I wish reverse logic were so easy. I used to also get the “but person X got the flu vaccine and they got the flu the next day (or two days later)!” in years before, which is problematic on multiple levels. (One, unless you’re getting the nasal one, it’s not a live virus, so you simply can’t (as far as I know); two, it’s not a perfect vaccine; three, it’s not effective after a day or two; four, are you sure it’s the flu and not an immune response to the vaccine; etc.) Meanwhile, he’s telling me about African countries rejecting the COVID vaccine because 1.5 million people were sterilzed by it, or something like that, and I have no fucking clue what he’s talking about. I remember the tetanus vaccine rumor. Where does he get this from? He doesn’t even have the internet. And then he’s like, well this well-studied doctor said this, and I have to say “you can always find a few doctors to say whatever you want. What does the consensus of the medical community say?” And then it turns to: “Well these people say this, and these people say that…how am I supposed to know who to believe.” “If they’re shouting at you on AM radio, those are things you probably should be skeptical of.”

I just give up. Now, I do approach all this in a calm matter these days and try to change the topic, but it’s exasperating internally.

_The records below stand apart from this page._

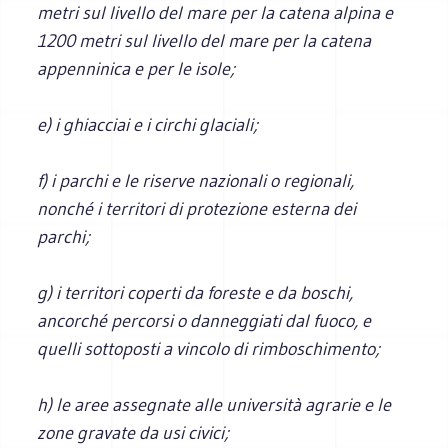
metri sul livello del mare per la catena alpina e
1200 metri sul livello del mare per la catena
appenninica e per le isole;
e) i ghiacciai e i circhi glaciali;
f) i parchi e le riserve nazionali o regionali,
nonché i territori di protezione esterna dei
parchi;
g) i territori coperti da foreste e da boschi,
ancorché percorsi o danneggiati dal fuoco, e
quelli sottoposti a vincolo di rimboschimento;
h) le aree assegnate alle università agrarie e le
zone gravate da usi civici;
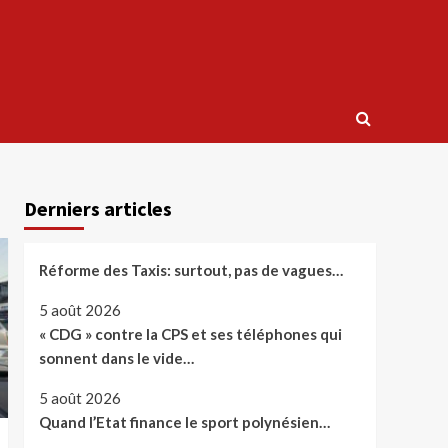
Derniers articles
Réforme des Taxis: surtout, pas de vagues…
5 août 2026
« CDG » contre la CPS et ses téléphones qui
sonnent dans le vide…
5 août 2026
Quand l’Etat finance le sport polynésien…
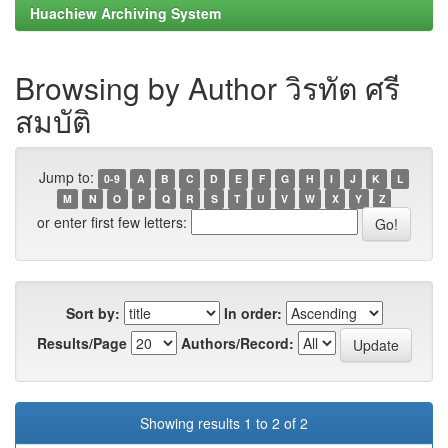
Huachiew Archiving System
Browsing by Author วิรทัต ศรี
สมบัติ
Jump to:
0-9
A
B
C
D
E
F
G
H
I
J
K
L
M
N
O
P
Q
R
S
T
U
V
W
X
Y
Z
or enter first few letters:
Sort by:
In order:
Results/Page
Authors/Record:
Showing results 1 to 2 of 2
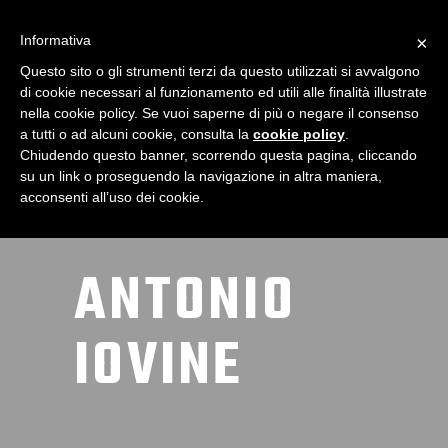
Informativa
×
Questo sito o gli strumenti terzi da questo utilizzati si avvalgono
di cookie necessari al funzionamento ed utili alle finalità illustrate
nella cookie policy. Se vuoi saperne di più o negare il consenso
a tutti o ad alcuni cookie, consulta la
cookie policy
.
Chiudendo questo banner, scorrendo questa pagina, cliccando
su un link o proseguendo la navigazione in altra maniera,
acconsenti all’uso dei cookie.
ANTONIO
IOVINE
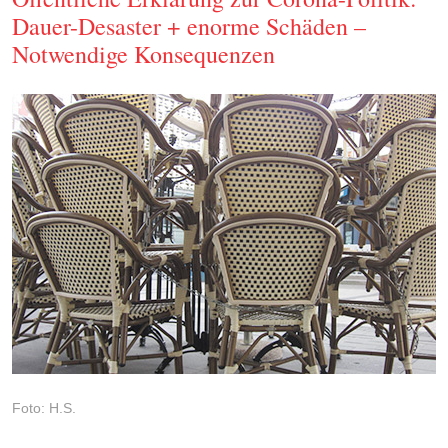
Dauer-Desaster + enorme Schäden –
Notwendige Konsequenzen
Foto: H.S.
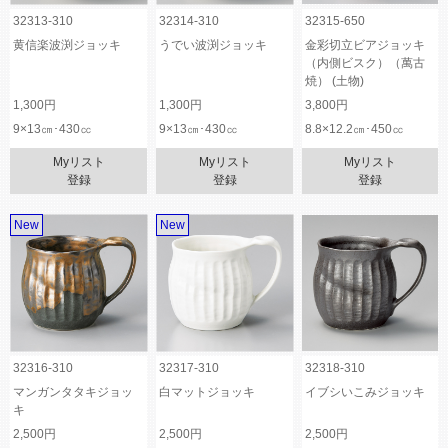
32313-310
32314-310
32315-650
黄信楽波渕ジョッキ
うでい波渕ジョッキ
金彩切立ビアジョッキ
（内側ビスク）（萬古
焼） (土物)
1,300円
1,300円
3,800円
9×13㎝･430㏄
9×13㎝･430㏄
8.8×12.2㎝･450㏄
Myリスト
Myリスト
Myリスト
登録
登録
登録
New
New
32316-310
32317-310
32318-310
マンガンタタキジョッ
白マットジョッキ
イブシいこみジョッキ
キ
2,500円
2,500円
2,500円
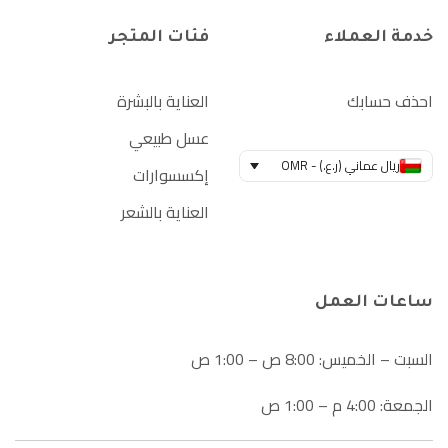
خدمة العملاء
فئات المتجر
احذف حسابك
العناية بالبشرة
عسل طبيعي
ريال عماني (ر.ع.) - OMR
إكسسوارات
العناية بالشعر
ساعات العمل
السبت – الخميس: 8:00 ص – 1:00 ص
الجمعة: 4:00 م – 1:00 ص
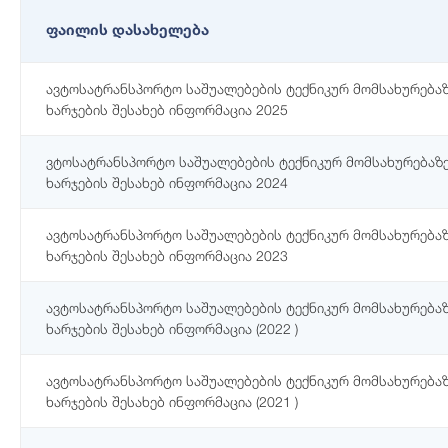
ფაილის დასახელება
ავტოსატრანსპორტო საშუალებების ტექნიკურ მომსახურებაზ
ხარჯების შესახებ ინფორმაცია 2025
ვტოსატრანსპორტო საშუალებების ტექნიკურ მომსახურებაზე
ხარჯების შესახებ ინფორმაცია 2024
ავტოსატრანსპორტო საშუალებების ტექნიკურ მომსახურებაზ
ხარჯების შესახებ ინფორმაცია 2023
ავტოსატრანსპორტო საშუალებების ტექნიკურ მომსახურებაზ
ხარჯების შესახებ ინფორმაცია (2022 )
ავტოსატრანსპორტო საშუალებების ტექნიკურ მომსახურებაზ
ხარჯების შესახებ ინფორმაცია (2021 )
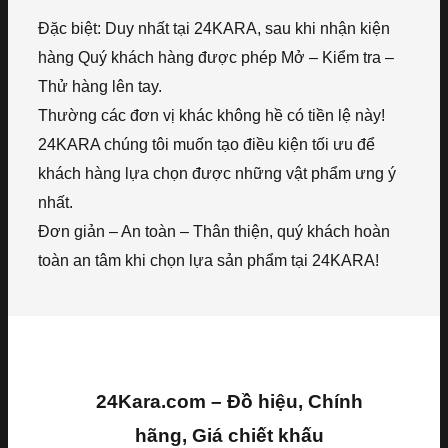
Đặc biệt: Duy nhất tại 24KARA, sau khi nhận kiện
hàng Quý khách hàng được phép Mở – Kiểm tra –
Thử hàng lên tay.
Thường các đơn vị khác không hề có tiền lệ này!
24KARA chúng tôi muốn tạo điều kiện tối ưu để
khách hàng lựa chọn được những vật phẩm ưng ý
nhất.
Đơn giản – An toàn – Thân thiện, quý khách hoàn
toàn an tâm khi chọn lựa sản phẩm tại 24KARA!
24Kara.com – Đồ hiệu, Chính
hãng, Giá chiết khấu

It’s incorrect to call it the AstraZeneca vaccine: Oxford University created the vaccine so it’s reasonable to use both names when referring to it.

Interesting. So, it’s possible that there is more to it on a small scale, and not much to it on a larger scale. If they are looking at specific batches, then perhaps the small numbers are meaningful, if they are associated with specific batches of vaccine. But, if that’s the case, then, assuming the issue is not widespread, the vaccine in general is likely safe.

But I would, assuming all that is true, want to know that they’ve figured out what happened to the batches they are investigating, and that the problem has been solved.

I tend to give public health officials that have way more information than I do the benefit of the doubt. If there are suspicions of bad batches of vaccine causing problems, but no identification of the cause, then I could understand pausing the vaccine while the issue is identified and it is established to not be an issue anymore.

I assume it’s just too long of a name for colloquial use. I hear it called “the UK vaccine,” “the Oxford vaccine,” and the “AztraZeneca vaccine.” Similarly, the “Pfizer vaccine” is fully the “Pfizer-BioNTech” vaccine. Is there something wrong with not using the full name?

If you don’t want to use the full name call it the Oxford vaccine. Without Oxford there would be no vaccine; without AstraZeneca it would simply have been another of the drug manufacturers who did the large scale trials and manufactured the vaccine [originally it was going to be Merck–but the UK government was worried that Trump would put distribution restrictions on the vaccine if Merck was the manufacturer].